The health risks posed by air pollution are not evenly distributed across populations or locations. 

Current Research: Air Pollution & Human Health

1. Exposure to air pollution and cognitive functioning across the life course – a  systematic literature review (Environmental Research, 2016)

2. Can air pollution negate the health benefits of cycling and walking? (Preventive Medicine, 2016)

3. The association of air pollution and greenness with mortality and life expectancy in Spain (Environment International, 2017)
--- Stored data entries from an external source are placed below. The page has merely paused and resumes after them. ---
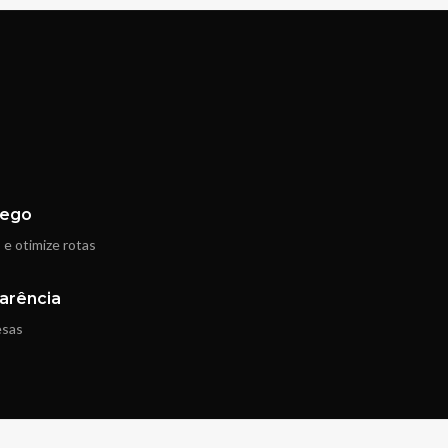
fego
e otimize rotas
arência
esas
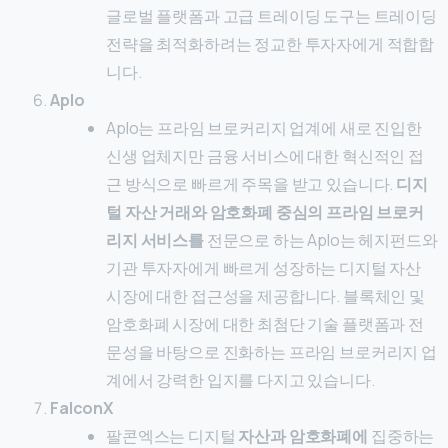
글로벌 플랫폼과 고급 트레이딩 도구는 트레이딩
전략을 최적화하려는 정교한 투자자에게 적합합
니다.
Aplo
Aplo는 프라임 브로커리지 업계에 새로 진입한
신생 업체지만 금융 서비스에 대한 혁신적인 접
근 방식으로 빠르게 주목을 받고 있습니다.
디지
털 자산 거래와
암호화폐 중심의 프라임 브로커
리지 서비스를
전문으로 하는 Aplo는 헤지펀드와
기관 투자자에게 빠르게 성장하는 디지털 자산
시장에 대한 접근성을 제공합니다. 블록체인 및
암호화폐 시장에 대한 최첨단 기술 플랫폼과 전
문성을 바탕으로 진화하는 프라임 브로커리지 업
계에서 강력한 입지를 다지고 있습니다.
FalconX
팔콘엑스는 디지털
자산과
암호화폐에
집중하는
4. Air pollution and diabetes association: modification by type 2 diabetes genetic risk score (Environment International, 2017)

Air Pollution in London

Air Pollution in London

Future Cities Lab Solutions

Future Cities Lab leverages the Internet of Things (IoT) via a ubiquitous sensing system (fixed and mobile sensors) to collect data on air quality, generating an integrated information network. We design and build sensor nodes, comprised of multiple individual low-cost sensors, combined into a scalable high-density air quality sensor network operating at fine spatial and temporal scales. This network is deployed across selected neighbourhoods in our urban test beds. In contrast with a ‘weather monitoring station’ approach, we use vehicles and citizens as platforms for outward-facing environmental sensor systems, enabling them to operate as mobile probes on urban air quality. This radically improves current capability for the detection/monitoring of airborne pollutants and the measurement/modelling capabilities in exposure science and transport studies.

The Quantified City

At Future Cities Lab, we approach the city as series of intersecting data fields. We refer to this as the 'data layers' of the city. 

These are comprised of: 

•Higher atmosphere (EU & US satellites/remote sensing that generate data regarding environmental conditions at the urban scale)
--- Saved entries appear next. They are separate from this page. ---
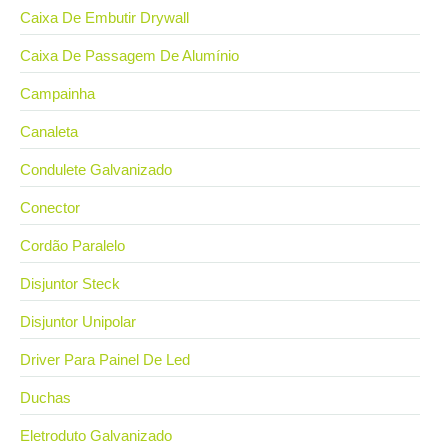
Caixa De Embutir Drywall
Caixa De Passagem De Alumínio
Campainha
Canaleta
Condulete Galvanizado
Conector
Cordão Paralelo
Disjuntor Steck
Disjuntor Unipolar
Driver Para Painel De Led
Duchas
Eletroduto Galvanizado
•Urban atmosphere (multiple fixed and mobile sensors that generate data regarding environmental conditions and human exposures at the urban scale)

•Street/neighborhood (open civic data regarding transport, health, environment; enterprise data regarding ride sharing and citizen transport; smart phone data regarding human mobility at the   urban scale)

•Social/community (volunteered data on neighborhood/city locations & services via citizen platforms, social media and urban games; apps generating human health and wellbeing data; clinical data from health systems).

These intersecting data fields allow us to generate unique and meaningful portraits of risk and resilience for each city, and deep insight to guide urban decision-makers, businesses and citizens.